Dukungan diberikan kepada media yang memenuhi kepatuhan hukum, etik, dan standar konten. Selain itu, negara juga perlu mengatur subyek hukum pada platform media sosial, seperti YouTube, TikTok, Instagram, Facebook, X.
Kedua, visi antara organisasi media, komunitas jurnalis, dan regulator perlu diselaraskan. Tujuannya untuk menciptakan persaingan dan kesempatan yang sama dengan platform digital seperti YouTube, TikTok, dan sebagainya. Salah satunya regulasi terhadap algoritma yang memengaruhi distribusi konten dan opini publik.
Ketiga, awak media harus beradaptasi secara aktif terhadap perkembangan teknologi, termasuk kecerdasan buatan (AI), karena media bukan hanya pengguna AI, tetapi bagian dari rantai pasok ekosistem AI.
Keempat, platform digital wajib tunduk pada UU Pers & UU Penyiaran untuk melindungi ruang publik digital dari konten ilegal Konten ilegal yang dimaksud dalam peraturan ini merujuk pada ketentuan dalam UU Pers dan UU Penyiaran seperti ujaran kebencian, SARA, kekerasan, pornografi, fitnah, pelanggaran hak cipta.
Wakil Menteri Komunikasi dan Digital (Kemkomdigi), Nezar Patria menegaskan pemerintah tetap menjunjung tinggi prinsip kebebasan pers, dan tidak ingin revisi Undang-Undang Penyiaran justru mengekang ruang redaksi.

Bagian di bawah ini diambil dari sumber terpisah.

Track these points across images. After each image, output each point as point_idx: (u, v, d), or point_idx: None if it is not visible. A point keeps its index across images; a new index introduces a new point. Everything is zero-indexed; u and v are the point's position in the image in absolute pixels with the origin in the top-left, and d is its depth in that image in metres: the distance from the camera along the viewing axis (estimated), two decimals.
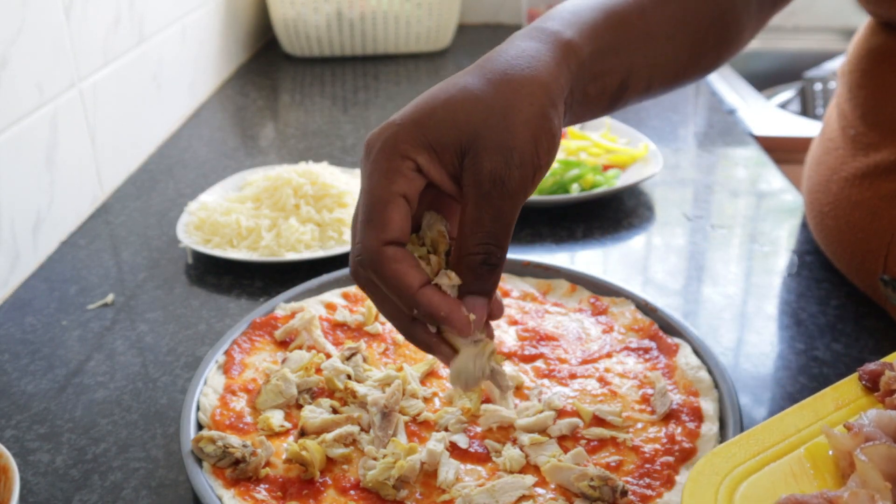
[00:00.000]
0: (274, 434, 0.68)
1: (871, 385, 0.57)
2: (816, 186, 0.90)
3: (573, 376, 0.74)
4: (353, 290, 0.86)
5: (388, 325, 0.81)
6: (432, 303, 0.53)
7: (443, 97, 0.54)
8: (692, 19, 0.68)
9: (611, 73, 0.62)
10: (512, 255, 0.91)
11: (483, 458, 0.65)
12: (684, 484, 0.51)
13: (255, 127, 1.45)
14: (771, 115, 1.52)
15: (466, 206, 0.53)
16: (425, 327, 0.56)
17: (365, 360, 0.76)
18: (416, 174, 0.53)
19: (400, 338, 0.79)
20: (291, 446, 0.63)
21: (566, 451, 0.65)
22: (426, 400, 0.71)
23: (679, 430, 0.66)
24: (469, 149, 0.52)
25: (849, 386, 0.59)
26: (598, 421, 0.68)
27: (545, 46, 0.57)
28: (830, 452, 0.52)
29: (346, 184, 1.04)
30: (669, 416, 0.68)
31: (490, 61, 0.56)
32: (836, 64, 1.86)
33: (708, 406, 0.68)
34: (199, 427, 0.68)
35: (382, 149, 0.54)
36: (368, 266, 0.52)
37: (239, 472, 0.63)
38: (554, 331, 0.80)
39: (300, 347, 0.77)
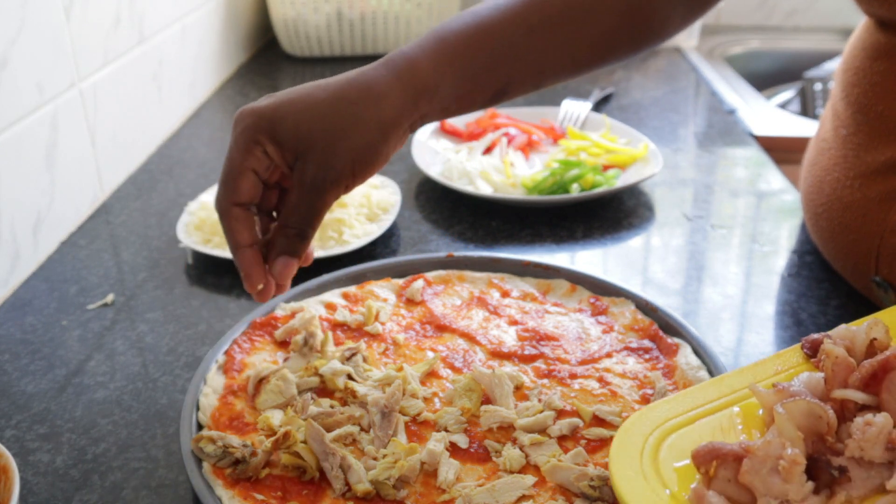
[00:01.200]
0: (273, 434, 0.67)
1: (812, 353, 0.59)
2: (811, 188, 0.90)
3: (573, 376, 0.74)
4: (353, 290, 0.86)
5: (389, 325, 0.81)
6: (244, 260, 0.66)
7: (297, 106, 0.64)
8: (598, 18, 0.72)
9: (487, 86, 0.70)
10: (512, 254, 0.91)
11: (483, 458, 0.65)
12: (617, 433, 0.53)
13: None
14: (771, 115, 1.52)
15: (291, 192, 0.65)
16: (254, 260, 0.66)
17: (365, 360, 0.76)
18: (264, 156, 0.64)
19: (400, 338, 0.79)
20: (284, 455, 0.63)
21: (566, 451, 0.65)
22: (426, 400, 0.71)
23: None
24: (301, 154, 0.64)
25: (791, 354, 0.60)
26: (598, 421, 0.68)
27: (394, 78, 0.67)
28: (760, 412, 0.53)
29: None
30: None
31: (346, 82, 0.67)
32: (836, 64, 1.86)
33: None
34: (199, 427, 0.68)
35: (243, 130, 0.64)
36: (219, 214, 0.66)
37: (239, 472, 0.63)
38: (554, 331, 0.80)
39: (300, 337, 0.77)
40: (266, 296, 0.67)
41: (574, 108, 1.34)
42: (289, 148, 0.64)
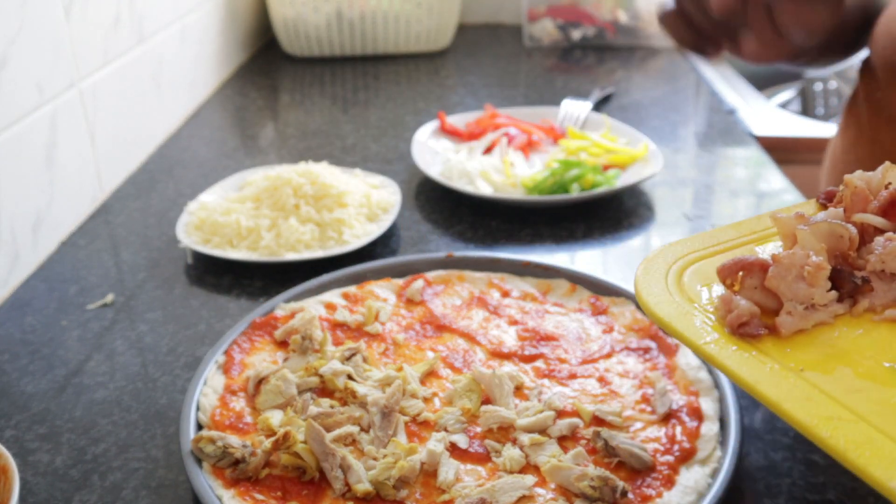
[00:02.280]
0: (273, 434, 0.67)
1: (828, 200, 0.58)
2: (842, 152, 0.88)
3: (573, 376, 0.74)
4: (353, 290, 0.86)
5: (389, 325, 0.81)
6: None
7: None
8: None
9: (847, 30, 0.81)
10: (512, 255, 0.91)
11: (483, 458, 0.65)
12: (640, 264, 0.54)
13: (254, 127, 1.45)
14: (771, 115, 1.52)
15: None
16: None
17: (365, 360, 0.76)
18: None
19: (400, 338, 0.79)
20: (284, 455, 0.63)
21: (566, 451, 0.65)
22: (426, 400, 0.71)
23: (679, 430, 0.66)
24: None
25: (808, 205, 0.61)
26: (598, 421, 0.68)
27: None
28: (780, 247, 0.53)
29: (346, 184, 1.04)
30: (669, 416, 0.68)
31: None
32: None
33: (708, 406, 0.68)
34: (199, 427, 0.68)
35: None
36: None
37: (239, 472, 0.63)
38: (554, 331, 0.80)
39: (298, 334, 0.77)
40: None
41: (574, 108, 1.34)
42: None
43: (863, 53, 0.88)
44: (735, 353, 0.46)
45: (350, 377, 0.72)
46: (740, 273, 0.49)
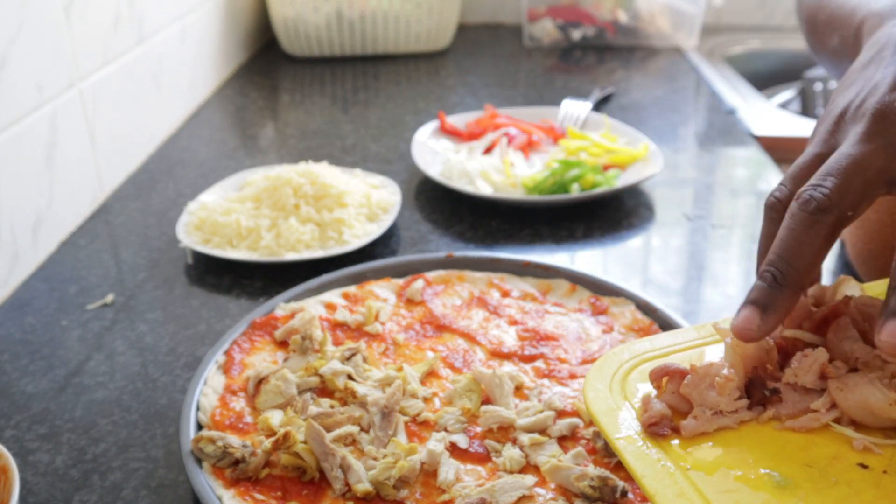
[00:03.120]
0: (273, 434, 0.67)
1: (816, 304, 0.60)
2: None
3: (573, 376, 0.74)
4: (353, 290, 0.86)
5: (389, 325, 0.81)
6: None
7: None
8: None
9: None
10: (512, 255, 0.91)
11: (483, 458, 0.65)
12: (599, 359, 0.59)
13: (255, 127, 1.45)
14: (771, 115, 1.52)
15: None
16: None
17: (365, 360, 0.75)
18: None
19: (400, 338, 0.79)
20: (284, 455, 0.63)
21: (566, 451, 0.65)
22: (426, 400, 0.71)
23: None
24: None
25: None
26: None
27: None
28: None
29: (346, 184, 1.04)
30: None
31: None
32: None
33: None
34: (199, 427, 0.68)
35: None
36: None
37: (239, 472, 0.63)
38: (554, 331, 0.80)
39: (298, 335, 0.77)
40: None
41: (574, 108, 1.34)
42: None
43: None
44: (637, 448, 0.51)
45: (350, 377, 0.72)
46: (664, 378, 0.55)
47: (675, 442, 0.52)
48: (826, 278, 0.70)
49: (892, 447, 0.49)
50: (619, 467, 0.63)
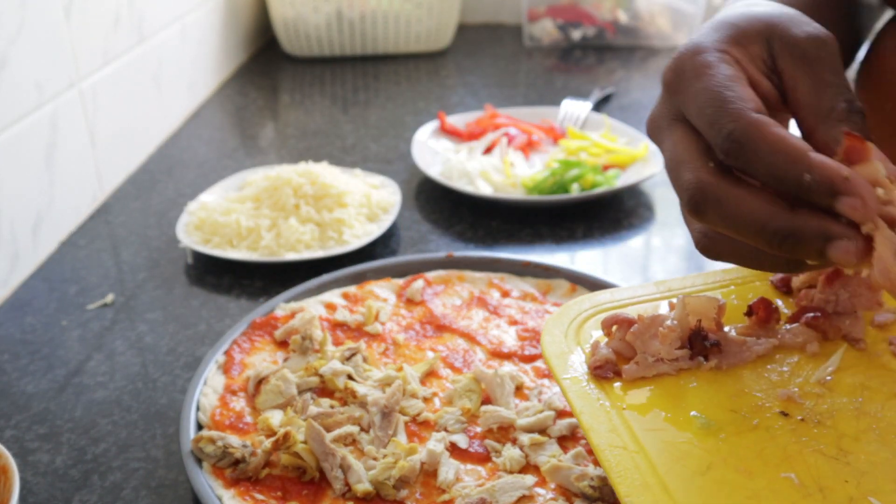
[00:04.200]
0: (273, 434, 0.67)
1: (783, 287, 0.65)
2: None
3: None
4: (353, 290, 0.86)
5: (389, 325, 0.81)
6: (828, 163, 0.44)
7: (731, 16, 0.54)
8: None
9: None
10: (512, 254, 0.91)
11: (483, 458, 0.65)
12: (559, 308, 0.64)
13: (255, 127, 1.45)
14: None
15: (798, 83, 0.51)
16: (814, 211, 0.45)
17: (365, 360, 0.76)
18: (738, 66, 0.51)
19: (400, 338, 0.79)
20: (284, 455, 0.63)
21: (566, 451, 0.65)
22: (426, 400, 0.71)
23: None
24: (774, 32, 0.52)
25: (743, 273, 0.67)
26: None
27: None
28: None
29: (346, 184, 1.04)
30: None
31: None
32: None
33: None
34: (199, 427, 0.68)
35: (699, 51, 0.51)
36: (744, 141, 0.46)
37: (239, 472, 0.63)
38: None
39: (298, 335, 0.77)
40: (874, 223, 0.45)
41: (574, 108, 1.34)
42: (755, 35, 0.52)
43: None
44: (580, 388, 0.56)
45: (350, 377, 0.72)
46: (614, 326, 0.58)
47: (618, 385, 0.56)
48: None
49: (814, 396, 0.54)
50: None
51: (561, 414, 0.68)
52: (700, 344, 0.57)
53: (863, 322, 0.59)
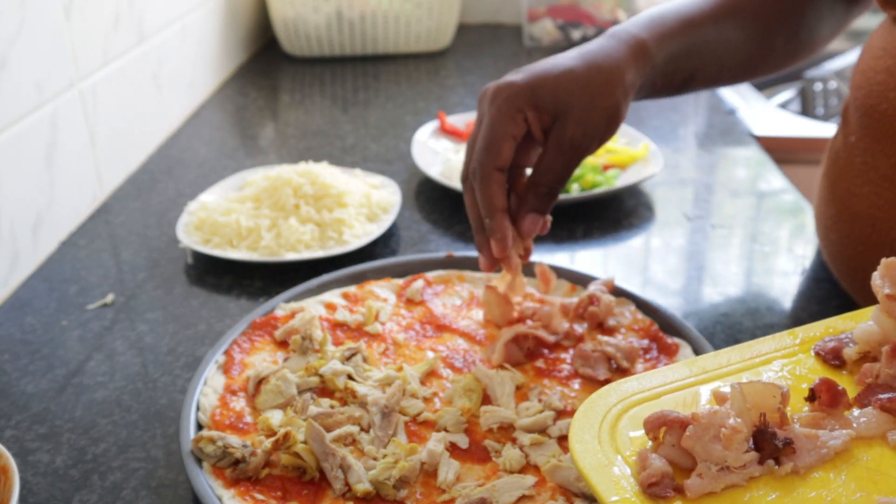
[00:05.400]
0: (273, 434, 0.67)
1: (832, 359, 0.58)
2: (822, 199, 0.88)
3: (573, 376, 0.74)
4: (353, 290, 0.86)
5: (389, 325, 0.81)
6: (501, 224, 0.72)
7: (553, 74, 0.71)
8: (760, 26, 0.82)
9: (679, 72, 0.79)
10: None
11: (483, 458, 0.65)
12: (583, 403, 0.55)
13: (255, 127, 1.45)
14: (771, 115, 1.52)
15: (546, 153, 0.72)
16: (485, 235, 0.74)
17: (365, 360, 0.75)
18: (524, 123, 0.71)
19: (400, 338, 0.79)
20: (284, 455, 0.63)
21: (566, 451, 0.65)
22: (426, 400, 0.71)
23: None
24: (560, 115, 0.71)
25: (778, 340, 0.61)
26: None
27: (626, 48, 0.74)
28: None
29: (346, 184, 1.04)
30: None
31: (588, 53, 0.73)
32: (836, 64, 1.86)
33: None
34: (199, 427, 0.68)
35: (507, 99, 0.70)
36: (477, 180, 0.71)
37: (239, 472, 0.63)
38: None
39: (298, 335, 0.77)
40: (506, 262, 0.76)
41: None
42: (548, 111, 0.71)
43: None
44: None
45: (350, 377, 0.72)
46: (662, 428, 0.49)
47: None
48: None
49: None
50: None
51: (561, 414, 0.68)
52: (770, 444, 0.48)
53: None
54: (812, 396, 0.52)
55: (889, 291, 0.54)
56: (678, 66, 0.78)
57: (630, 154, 1.17)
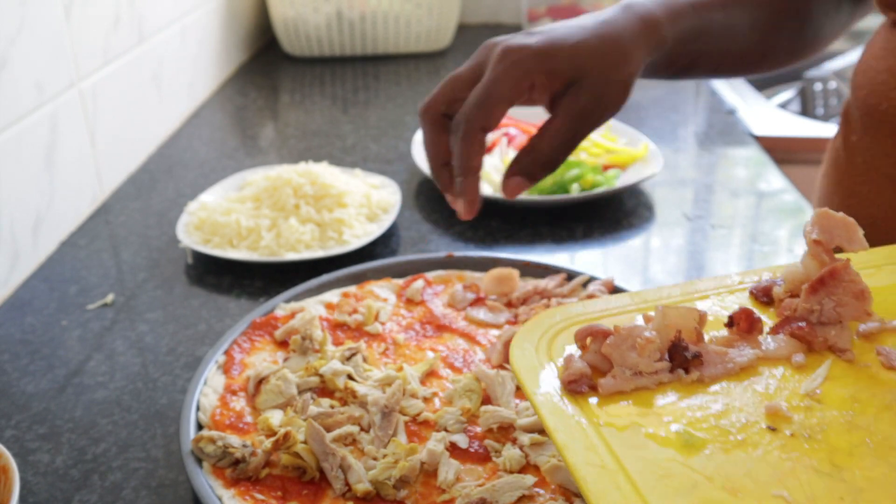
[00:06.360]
0: (273, 434, 0.67)
1: (764, 297, 0.62)
2: (822, 200, 0.88)
3: None
4: (353, 290, 0.86)
5: (388, 325, 0.81)
6: (472, 185, 0.70)
7: (570, 41, 0.68)
8: (767, 17, 0.80)
9: (684, 56, 0.77)
10: (512, 254, 0.91)
11: (483, 458, 0.65)
12: (529, 320, 0.61)
13: (255, 127, 1.45)
14: (771, 115, 1.52)
15: (555, 119, 0.70)
16: (445, 178, 0.72)
17: (365, 360, 0.76)
18: (527, 88, 0.69)
19: (400, 338, 0.79)
20: (284, 455, 0.63)
21: None
22: (426, 400, 0.71)
23: None
24: (576, 82, 0.68)
25: (721, 279, 0.65)
26: None
27: (641, 24, 0.71)
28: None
29: (346, 184, 1.04)
30: None
31: (605, 24, 0.71)
32: (836, 64, 1.86)
33: None
34: (199, 427, 0.68)
35: (517, 62, 0.67)
36: (460, 134, 0.68)
37: (239, 472, 0.63)
38: None
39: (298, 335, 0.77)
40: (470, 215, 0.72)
41: None
42: (561, 78, 0.68)
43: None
44: (553, 404, 0.53)
45: (350, 377, 0.72)
46: (588, 338, 0.56)
47: (594, 400, 0.53)
48: None
49: (803, 410, 0.52)
50: None
51: None
52: (680, 356, 0.54)
53: (849, 332, 0.57)
54: (731, 323, 0.58)
55: (816, 237, 0.59)
56: (685, 48, 0.76)
57: (630, 154, 1.17)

“Revisi undang-undang penyiaran, lagi dibahas di DPR, dan kita berharap pembahasannya juga bisa cepat, dan merangkum persoalan-persoalan yang sedang dialami oleh industri media sekarang ini,“ kata Nezar.
Anggota Komisi I DPR RI, Nurul Arifin menyatakan bahwa proses legislasi RUU Penyiaran masih terbuka terhadap berbagai masukan publik.
“Kami di DPR ingin mendengarkan semua pandangan, terutama dari komunitas pers dan media, agar regulasi ini bisa adil, akuntabel, dan tidak represif,” jelas Nurul.
Nurul juga menyoroti perbedaan definisi penyiaran konvensional dan konten digital seperti over-the-top (OTT) services, termasuk Netflix, YouTube, TikTok, dan sebagainya, yang belum sepenuhnya diakomodasi dalam regulasi saat ini.
“Kami akan sesegera mungkin mengundang platform digital yang besar, seperti Youtube, Netflix, dan TikTok, supaya kita menemukan satu kesepakatan, dan ini bisa dimasukkan juga ke dalam rancangan undang- undang penyiaran.”kata Nurul.